Feb 17, 2023
Version 2
Analysis of ALEX Movies Containing Low-FRET Efficiency Pairs V.2
This protocol is a draft, published without a DOI.
- 1University of Pennsylvania
Protocol Citation: Clark Fritsch 2023. Analysis of ALEX Movies Containing Low-FRET Efficiency Pairs. protocols.io https://protocols.io/view/analysis-of-alex-movies-containing-low-fret-effici-cpkbvksnVersion created by Clark Fritsch
License: This is an open access protocol distributed under the terms of the Creative Commons Attribution License,  which permits unrestricted use, distribution, and reproduction in any medium, provided the original author and source are credited
Protocol status: Working
We use this protocol and it's working
Created: February 17, 2023
Last Modified: February 17, 2023
Protocol Integer ID: 77155
Abstract
This protocol is meant to describe the procedure needed to detect and analyze pairs of fluorescently-labeled molecules that generate low-FRET efficiencies that might otherwise difficult to detect using the programs described in the "Basic Analysis Protocol".
In the "Basic Analysis Protocol", pair profiles are generated for both ALEX and non-ALEX movies by matching fluorescent spots in the green channel (emission from direct excitation of donor fluorophore with 532 nm laser) with fluorescent spots in the red channel (sensitized emission from excitation of the acceptor fluorophore by the donor fluorophore). However, if the fluorescent spots in the red channel are dim (low signal from sensitized emission / Low-FRET efficiency), it may be difficult to match up the fluorescent spots between the green and red channels to generate a pair profile (especially if the background intensity in the movie of interest is high).
To allow for detection of these pair profiles, the programs used in this protocol match the fluorescent spots in the donor channel with the fluorescent spots in the red channel that are due to the direct excitation of the acceptor fluorophore using the 648 nm laser. The spots caused by direct excitation of the acceptor fluorophore are generally much brighter, and therefore easier to detect, than the spots caused by the sensitized emission of the acceptor fluorophore. Once a pair between the spots in the green channel (caused by direct excitation of the donor fluorophore) and the spots in the red channel (caused by direct excitation of the acceptor fluorophore) is established, the programs then determine the intensity of the spots caused by the sensitized emission and format everything properly for further analysis.
Guidelines
All programs included in this protocol are meant to be run on a Windows system and will need adjustment for Mac and potentially Linux-based systems.

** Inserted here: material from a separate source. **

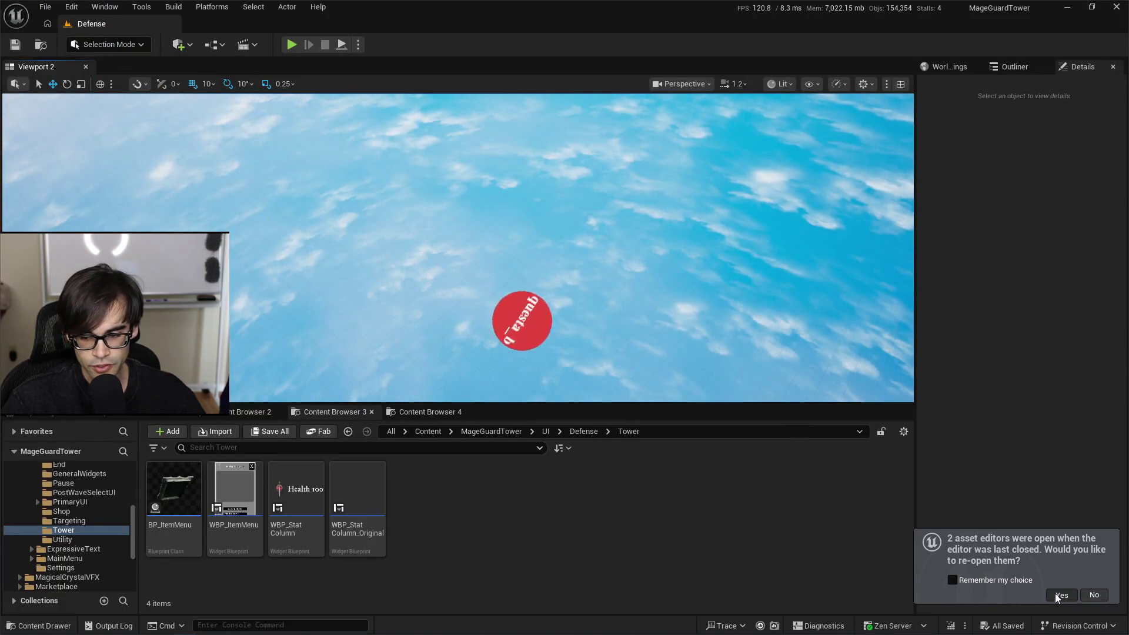
left_click(1061, 594)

In NIS-Elements, we record our single-molecule FRET movies with a .nd2 file format. However, to analyze our data we must first convert our movies from .nd2 files to .tiff files.
To convert your ALEX .nd2 files to .tiff files, first open Fiji / ImageJ. Then go to File and open the ND2_tiff1.ijm program that is provided below:
ND2_tiff1.ijm Once you open the ND2_tiff1.ijm program, you should see the following screen:
- Once the program is open, you will need to paste in the path to your .nd2 files between the " " for the path variable (highlighted in yellow in the above image).
- Note that when you paste your path into the program, you may have the different directories in the path separated by backward slashes (\). You will need to replace these back slashes with forward slashes (/) for imagej to recognize the path.
- Additionally, you will have to make sure that your path ends with a /. Otherwise the program will not process all of the files in the directory that you are interested in.
- Example:
Change: D:\Basic_Analysis_Guide to D:/Basic_Analysis_Guide/
Once the correct path has been entered into the path variable, click the "Run" button at the bottom of the ND2_tiff1.ijm program window. The program will then begin processing your files and will open two additional windows. The first window is the Log window, which simply gives a progress report for which files in your directory of interest have been processed. The other window is an ImageJ Bio-Formats Import Options window that allows you to change the settings of your movies. For our case, however, you simply want to click "Okay" in the ImageJ Bio-Formats Import Options window. None of the settings needs to be changed.
The program may take a minute or two to process each movie, depending on how large each movie is. Once the program has finished converting one .nd2 file to a .tiff file, it will move on to the next movie in the directory and you will once again have to click "Okay" when the Bio-Formats Imports Options window opens up.
Once you have converted your .nd2 files to .tiff files, you will want to generate pair profiles by matching the donor fluorophores in the green channel with the spots for the sensitized emission from the acceptor fluorophores in the red channel. However, in movies where the FRET efficiencies are low, these sensitized emission spots can be difficult to detect using the programs introduced in the "Basic Analysis Protocol".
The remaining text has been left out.